Are You Driving Away Business Without Realizing It?

Think about the interaction that takes place when a potential client calls your company number.
Is it any of the choices below?

A – Friendly recorded voice with instructions for leaving a message (with quick follow-up)
B – Recorded instructions for inputting in the last name of the designated person (which they cannot spell)
C – Live person that is not trained to properly answer questions (so they place people on hold)
D – Live person that is trained in customer service and company operations

If D is your answer then bravo! you probably have a great brand experience. If A is your answer, you may have a great brand that needs some support. If you answered B or C, then you need quite a bit of help or you may be driving away customers without realizing it.

First Contact Holds the Power

Many company owners don’t realize that the first person a potential client contacts, makes the first and strongest impression on the business. Whether it’s in-person, by phone, or online, prospects can decide in less than 10 seconds whether or not to use your services solely based upon that experience.

In a supermarket or department store, the cashier holds much of the power to creating an experience that influences repeat business. Let’s face it, most stores have similar items and sales. If a patron is treated disrespectfully by a rude cashier, the shopper may never return to the store. Furthermore, they will probably tell several of their friends about the bad experience online or in person.

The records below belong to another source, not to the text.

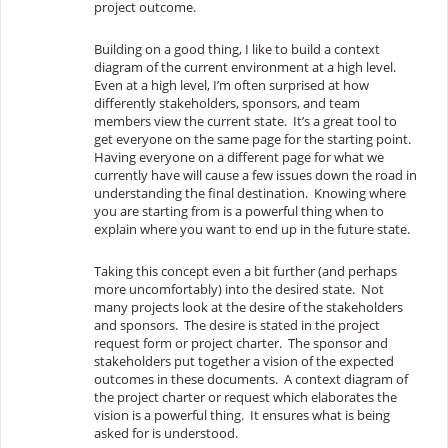
project outcome.
Building on a good thing, I like to build a context
diagram of the current environment at a high level.
Even at a high level, I’m often surprised at how
differently stakeholders, sponsors, and team
members view the current state. It’s a great tool to
get everyone on the same page for the starting point.
Having everyone on a different page for what we
currently have will cause a few issues down the road in
understanding the final destination. Knowing where
you are starting from is a powerful thing when to
explain where you want to end up in the future state.
Taking this concept even a bit further (and perhaps
more uncomfortably) into the desired state. Not
many projects look at the desire of the stakeholders
and sponsors. The desire is stated in the project
request form or project charter. The sponsor and
stakeholders put together a vision of the expected
outcomes in these documents. A context diagram of
the project charter or request which elaborates the
vision is a powerful thing. It ensures what is being
asked for is understood.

For a physician’s office, the person answering the phone should be trained to answer more important questions, such as insurance acceptance, pre-authorization for tests, preparation instructions for procedures and directions to the office. If the new patient cannot get the right answers to his/her questions, the physician may not even know that they just lost a potential patient to their competitor. Most physicians are in the dark, regarding the first contact’s behavior, since the front desk does such a good job at shielding the doctor from the patient.

Put Your Company to the Test

When I worked at a marketing agency in Nevada, I enjoyed playing the role of a pretend customer whenever we acquired a new client that provided a service. As creative director, I normally did not meet the client at the first meeting, so I was the perfect person to send on this test adventure and experience their services, first hand. To keep the experience honest, we did not notify the client in advance. Sometimes the owner was surprised at the report. In their mind, their company was perfect. How would your company fare in a similar test?

Putting Lipstick on a Pig

The number of companies that poorly train their first contact employees is astounding. A company can spend considerable time and money on creating a new brand identity, positioning statements and tag lines that support a better customer experience, but if the marketing plan isn’t followed and the employees are not re-trained, then the new branding will not make much of a difference. Customers are savvy and know when it’s the same old thing with lipstick and a facelift.

Training for Customer Loyalty

It may take time to train your employees on the details and effort that goes into creating excellent customer service. Conducting sessions that involve role-playing with possible scenarios and past client confrontations are a good way to prepare employees for future interactions. Creating a set policy on conduct and keeping FAQs conveniently accessible can help a great deal. It also helps to have meetings, with open dialog, regarding past experiences and to provide guidance on how to prevent negative behavior from escalating. After all, you want more patients, customers and clients, don’t you?